> [TEXT UNDER STUDY]
⁂

In [1]:
import json
import re
from collections import Counter

# Read JSON
with open("haunted_data.json", "r", encoding="utf-8") as f:
    data = json.load(f)

# Extract all description fields and merge them into one large text
text = " ".join(item.get("description", "") for item in data)

# Clean up the text: remove punctuation, lower caseization
text = re.sub(r"[^a-zA-Z\s]", "", text).lower()

# Split into words
words = text.split()

# Set up stop words
stopwords = set("""
a about above after again against all also am an and any are arent as at be because been before being below between
both but by can cant cannot could couldnt did didnt do does doesnt doing dont down during each even few for from further get
had hadnt has hasnt have havent having he hed hell hes her here heres hers herself him himself his how hows i id
ill im ive if in into is isnt it its itself lets like me more most mustnt my myself no nor not now of off on once one only or
other ought our ours ourselves out over own same shant she shed shell shes should shouldnt so some still such than that
thats the their theirs them themselves then there theres these they theyd theyll theyre theyve this those through
to too under until up very was wasnt we wed well were weve what whats when whens where wheres which while who whos
whom why whys will with wont would wouldnt you youd youll youre youve your yours yourself yourselves
""".split())

⁂

> [DATASET CONTENT]
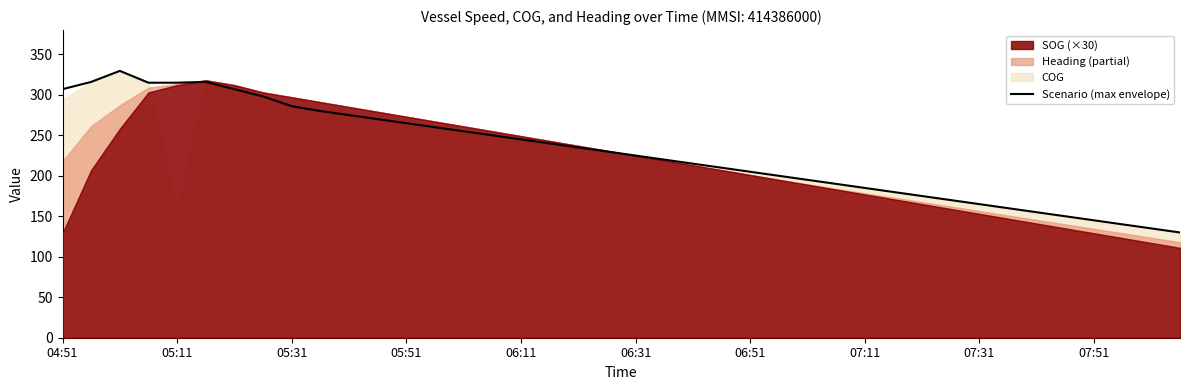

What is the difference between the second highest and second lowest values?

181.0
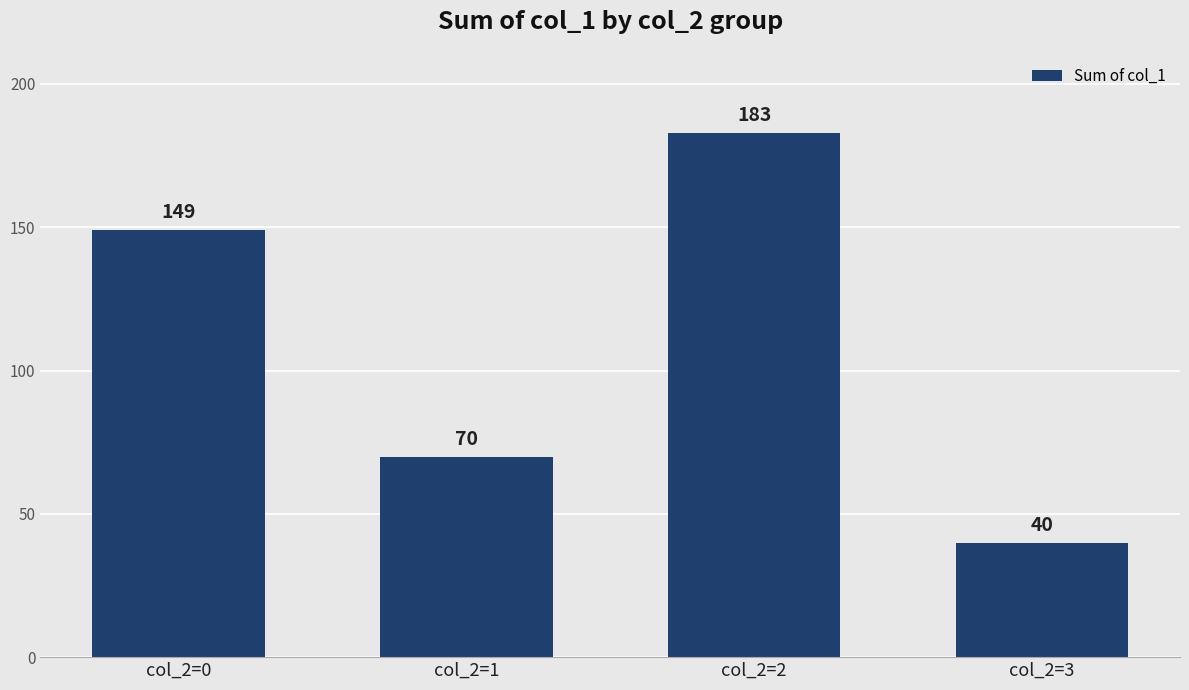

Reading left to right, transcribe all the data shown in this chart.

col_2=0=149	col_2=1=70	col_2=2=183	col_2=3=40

⁂

> [WORK TO COMPLETE]
A – Copy the part of the word-count script from "# Read JSON" up to and including "item in data)".
B – Proceed with the word-count script from the point where it stops.

> [RESPONSE LIST]
A –
# Read JSON
with open("haunted_data.json", "r", encoding="utf-8") as f:
    data = json.load(f)

# Extract all description fields and merge them into one large text
text = " ".join(item.get("description", "") for item in data)

B –
# Filtering: remove stop words + too short words
filtered_words = [word for word in words if word not in stopwords and len(word) > 2]

# Count word frequency
counter = Counter(filtered_words)

# Top 100 high-frequency words
top_words = counter.most_common(100)

# Convert to D3 word cloud format
wordcloud_data = [{"text": word, "size": freq * 2} for word, freq in top_words]

# Write JSON file
with open("wordcloud_data.json", "w", encoding="utf-8") as f:
    json.dump(wordcloud_data, f, indent=2)

print("Clean word cloud data has been generated：wordcloud.json")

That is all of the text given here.